#### [WORK REQUIRED]
From the first line to the last, write out the data below exactly.

_ _ _ _ _ _ _

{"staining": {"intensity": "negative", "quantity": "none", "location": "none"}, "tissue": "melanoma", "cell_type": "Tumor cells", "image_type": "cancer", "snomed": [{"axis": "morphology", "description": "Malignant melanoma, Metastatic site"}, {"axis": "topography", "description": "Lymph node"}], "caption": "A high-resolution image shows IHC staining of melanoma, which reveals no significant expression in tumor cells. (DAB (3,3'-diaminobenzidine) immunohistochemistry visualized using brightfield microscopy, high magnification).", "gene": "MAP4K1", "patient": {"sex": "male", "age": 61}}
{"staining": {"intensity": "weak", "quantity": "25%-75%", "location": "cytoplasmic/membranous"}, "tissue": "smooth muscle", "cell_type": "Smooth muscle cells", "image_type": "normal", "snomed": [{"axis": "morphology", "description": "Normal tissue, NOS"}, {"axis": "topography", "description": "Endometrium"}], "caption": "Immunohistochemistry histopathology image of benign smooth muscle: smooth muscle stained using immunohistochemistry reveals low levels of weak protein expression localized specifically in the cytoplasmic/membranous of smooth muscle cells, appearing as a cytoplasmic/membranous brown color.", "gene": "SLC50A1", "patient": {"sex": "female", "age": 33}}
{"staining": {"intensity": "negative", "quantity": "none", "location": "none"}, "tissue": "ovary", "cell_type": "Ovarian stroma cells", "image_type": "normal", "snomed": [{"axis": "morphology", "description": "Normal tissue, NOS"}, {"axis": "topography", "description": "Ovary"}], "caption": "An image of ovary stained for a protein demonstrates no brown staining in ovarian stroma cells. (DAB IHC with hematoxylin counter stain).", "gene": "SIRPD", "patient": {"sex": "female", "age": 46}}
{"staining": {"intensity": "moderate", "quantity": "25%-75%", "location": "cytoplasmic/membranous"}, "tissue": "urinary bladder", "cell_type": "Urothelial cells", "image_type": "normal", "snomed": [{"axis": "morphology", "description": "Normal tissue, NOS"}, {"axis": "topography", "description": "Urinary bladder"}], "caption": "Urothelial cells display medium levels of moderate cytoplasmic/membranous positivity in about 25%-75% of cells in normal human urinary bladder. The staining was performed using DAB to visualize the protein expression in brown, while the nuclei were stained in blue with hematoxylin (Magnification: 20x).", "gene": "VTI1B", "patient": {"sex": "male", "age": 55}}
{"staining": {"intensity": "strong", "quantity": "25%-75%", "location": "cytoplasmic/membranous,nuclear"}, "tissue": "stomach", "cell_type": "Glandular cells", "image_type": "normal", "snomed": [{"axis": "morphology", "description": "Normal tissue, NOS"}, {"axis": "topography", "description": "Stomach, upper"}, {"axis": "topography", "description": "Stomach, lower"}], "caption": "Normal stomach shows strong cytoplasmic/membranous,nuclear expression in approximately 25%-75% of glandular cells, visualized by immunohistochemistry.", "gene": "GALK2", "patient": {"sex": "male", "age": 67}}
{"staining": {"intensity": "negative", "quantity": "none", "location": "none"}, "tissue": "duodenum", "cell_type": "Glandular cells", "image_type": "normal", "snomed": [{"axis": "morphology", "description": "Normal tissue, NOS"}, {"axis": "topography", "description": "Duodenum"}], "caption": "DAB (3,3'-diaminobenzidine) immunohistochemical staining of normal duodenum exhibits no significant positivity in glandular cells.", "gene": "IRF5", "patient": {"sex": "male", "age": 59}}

_ _ _ _ _ _ _

#### [COMPLETED EXERCISE]
{"staining": {"intensity": "negative", "quantity": "none", "location": "none"}, "tissue": "melanoma", "cell_type": "Tumor cells", "image_type": "cancer", "snomed": [{"axis": "morphology", "description": "Malignant melanoma, Metastatic site"}, {"axis": "topography", "description": "Lymph node"}], "caption": "A high-resolution image shows IHC staining of melanoma, which reveals no significant expression in tumor cells. (DAB (3,3'-diaminobenzidine) immunohistochemistry visualized using brightfield microscopy, high magnification).", "gene": "MAP4K1", "patient": {"sex": "male", "age": 61}}
{"staining": {"intensity": "weak", "quantity": "25%-75%", "location": "cytoplasmic/membranous"}, "tissue": "smooth muscle", "cell_type": "Smooth muscle cells", "image_type": "normal", "snomed": [{"axis": "morphology", "description": "Normal tissue, NOS"}, {"axis": "topography", "description": "Endometrium"}], "caption": "Immunohistochemistry histopathology image of benign smooth muscle: smooth muscle stained using immunohistochemistry reveals low levels of weak protein expression localized specifically in the cytoplasmic/membranous of smooth muscle cells, appearing as a cytoplasmic/membranous brown color.", "gene": "SLC50A1", "patient": {"sex": "female", "age": 33}}
{"staining": {"intensity": "negative", "quantity": "none", "location": "none"}, "tissue": "ovary", "cell_type": "Ovarian stroma cells", "image_type": "normal", "snomed": [{"axis": "morphology", "description": "Normal tissue, NOS"}, {"axis": "topography", "description": "Ovary"}], "caption": "An image of ovary stained for a protein demonstrates no brown staining in ovarian stroma cells. (DAB IHC with hematoxylin counter stain).", "gene": "SIRPD", "patient": {"sex": "female", "age": 46}}
{"staining": {"intensity": "moderate", "quantity": "25%-75%", "location": "cytoplasmic/membranous"}, "tissue": "urinary bladder", "cell_type": "Urothelial cells", "image_type": "normal", "snomed": [{"axis": "morphology", "description": "Normal tissue, NOS"}, {"axis": "topography", "description": "Urinary bladder"}], "caption": "Urothelial cells display medium levels of moderate cytoplasmic/membranous positivity in about 25%-75% of cells in normal human urinary bladder. The staining was performed using DAB to visualize the protein expression in brown, while the nuclei were stained in blue with hematoxylin (Magnification: 20x).", "gene": "VTI1B", "patient": {"sex": "male", "age": 55}}
{"staining": {"intensity": "strong", "quantity": "25%-75%", "location": "cytoplasmic/membranous,nuclear"}, "tissue": "stomach", "cell_type": "Glandular cells", "image_type": "normal", "snomed": [{"axis": "morphology", "description": "Normal tissue, NOS"}, {"axis": "topography", "description": "Stomach, upper"}, {"axis": "topography", "description": "Stomach, lower"}], "caption": "Normal stomach shows strong cytoplasmic/membranous,nuclear expression in approximately 25%-75% of glandular cells, visualized by immunohistochemistry.", "gene": "GALK2", "patient": {"sex": "male", "age": 67}}
{"staining": {"intensity": "negative", "quantity": "none", "location": "none"}, "tissue": "duodenum", "cell_type": "Glandular cells", "image_type": "normal", "snomed": [{"axis": "morphology", "description": "Normal tissue, NOS"}, {"axis": "topography", "description": "Duodenum"}], "caption": "DAB (3,3'-diaminobenzidine) immunohistochemical staining of normal duodenum exhibits no significant positivity in glandular cells.", "gene": "IRF5", "patient": {"sex": "male", "age": 59}}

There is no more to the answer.